Pixel Density - Computer Displays

Computer Displays

The PPI of a computer display is related to the size of the display in inches and the total number of pixels in the horizontal and vertical directions. This measurement is often referred to as dots per inch, though that measurement more accurately refers to the resolution of a computer printer.

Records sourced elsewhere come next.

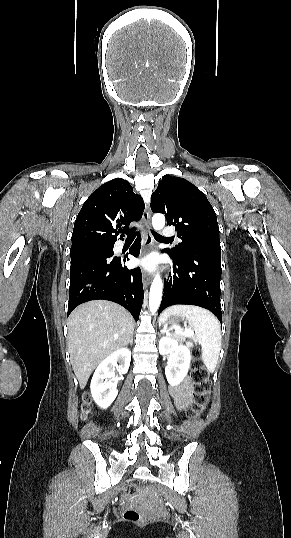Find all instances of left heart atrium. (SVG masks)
Returning a JSON list of instances; mask_svg holds the SVG:
<instances>
[{
    "instance_id": "left-heart-atrium-1",
    "label": "left heart atrium",
    "mask_w": 291,
    "mask_h": 538,
    "mask_svg": "<svg viewBox=\"0 0 291 538\" xmlns=\"http://www.w3.org/2000/svg\"><path fill=\"white\" fill-rule=\"evenodd\" d=\"M140 263L145 268L152 269L156 264V258L154 256H149V257L143 259Z\"/></svg>"
}]
</instances>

For example, a 15 inch (38 cm) display whose dimensions work out to 12 inches (30.48 cm) wide by 9 inches (22.86 cm) high, capable of a maximum 1024×768 (or XGA) pixel resolution, can display around 85 PPI in both the horizontal and vertical directions. This figure is determined by dividing the width (or height) of the display area in pixels by the width (or height) of the display area in inches. It is possible for a display’s horizontal and vertical PPI measurements to be different (e.g., a typical 4:3 ratio CRT monitor showing a 1280×1024 mode computer display at maximum size, which is a 5:4 ratio, not quite the same as 4:3). The apparent PPI of a monitor depends upon the screen resolution (that is, the number of pixels) and the size of the screen in use; a monitor in 800×600 mode has a lower PPI than does the same monitor in a 1024×768 or 1280×960 mode.

The dot pitch of a computer display determines the absolute limit of possible pixel density. Typical circa-2000 cathode ray tube or LCD computer displays range from 67 to 130 PPI.

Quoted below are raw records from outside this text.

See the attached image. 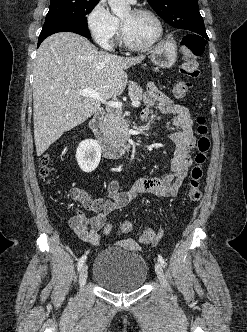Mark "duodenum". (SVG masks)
<instances>
[{
  "label": "duodenum",
  "instance_id": "duodenum-1",
  "mask_svg": "<svg viewBox=\"0 0 247 332\" xmlns=\"http://www.w3.org/2000/svg\"><path fill=\"white\" fill-rule=\"evenodd\" d=\"M103 117V111H97L90 121V128L99 141L104 156L109 159H118L128 155L130 152V146L120 147L110 140L104 127Z\"/></svg>",
  "mask_w": 247,
  "mask_h": 332
}]
</instances>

The IBM T220/T221 LCD monitors marketed from 2001 to 2005 reached 204 PPI.

The Toshiba Portégé G900 Windows Mobile 6 Professional phone, launched in mid 2007, came with a 3" WVGA LCD having “print-quality” pixel density of 313 PPI.

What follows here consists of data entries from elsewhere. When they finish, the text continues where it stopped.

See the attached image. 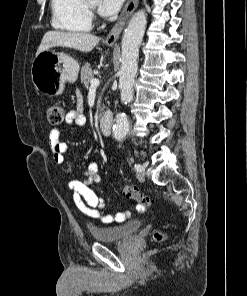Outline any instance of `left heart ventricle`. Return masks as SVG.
<instances>
[{
  "mask_svg": "<svg viewBox=\"0 0 247 296\" xmlns=\"http://www.w3.org/2000/svg\"><path fill=\"white\" fill-rule=\"evenodd\" d=\"M89 3H90L92 6L96 7L97 4H98V0H89Z\"/></svg>",
  "mask_w": 247,
  "mask_h": 296,
  "instance_id": "b2bd125f",
  "label": "left heart ventricle"
}]
</instances>
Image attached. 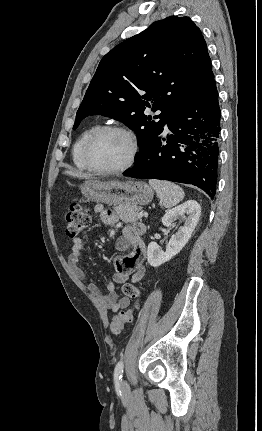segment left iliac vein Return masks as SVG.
<instances>
[{
    "instance_id": "obj_1",
    "label": "left iliac vein",
    "mask_w": 262,
    "mask_h": 431,
    "mask_svg": "<svg viewBox=\"0 0 262 431\" xmlns=\"http://www.w3.org/2000/svg\"><path fill=\"white\" fill-rule=\"evenodd\" d=\"M121 387H122V389H126L127 388V383H126L125 380L121 381Z\"/></svg>"
}]
</instances>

In January 2008, Kopin Corp. announced a 0.44 inch (1.12 cm) SVGA LCD with an astonishing pixel density of 2272 PPI (each pixel only 11¼ μm). According to the manufacturer, the LCD was designed to be optically magnified to yield a vivid image and therefore expected to find use in high-resolution eye-wear devices.

Holography applications demand even greater pixel density, as higher pixel density results in a larger image size and viewing angle. Spatial light modulators can be used to reduce pixel pitch to 2.5 μm, giving a pixel density of 10,160 PPI.

It has been observed that the unaided human eye can generally not differentiate detail beyond 300 PPI; however, this figure depends both on the distance between viewer and image, and the viewer’s visual acuity. Modern displays having upwards of 300 PPI pixel densities, combined with their non-reflective, bright, evenly lit and interactive display areas, may have vastly more appeal to users than the best prints available on paper. Such high pixel density display technologies would make supersampled antialiasing obsolete, enable true WYSIWYG graphics and, further, pave the way towards the elusive “paperless office” era. For perspective, such a device at 15 inch (38 cm) screen size would have to display more than four Full HD screens (or WQUXGA resolution).

Development of a display with ~900ppi allows for three pixels with 16bit color act as sub-pixels to form a "pixel cluster". These "pixel clusters" act as regular pixels at ~300ppi to produce true 48bit color display.

The PPI pixel density specification of a display is also useful for calibrating a monitor with a printer. Software can use the PPI measurement to display a document at “actual size” on the screen.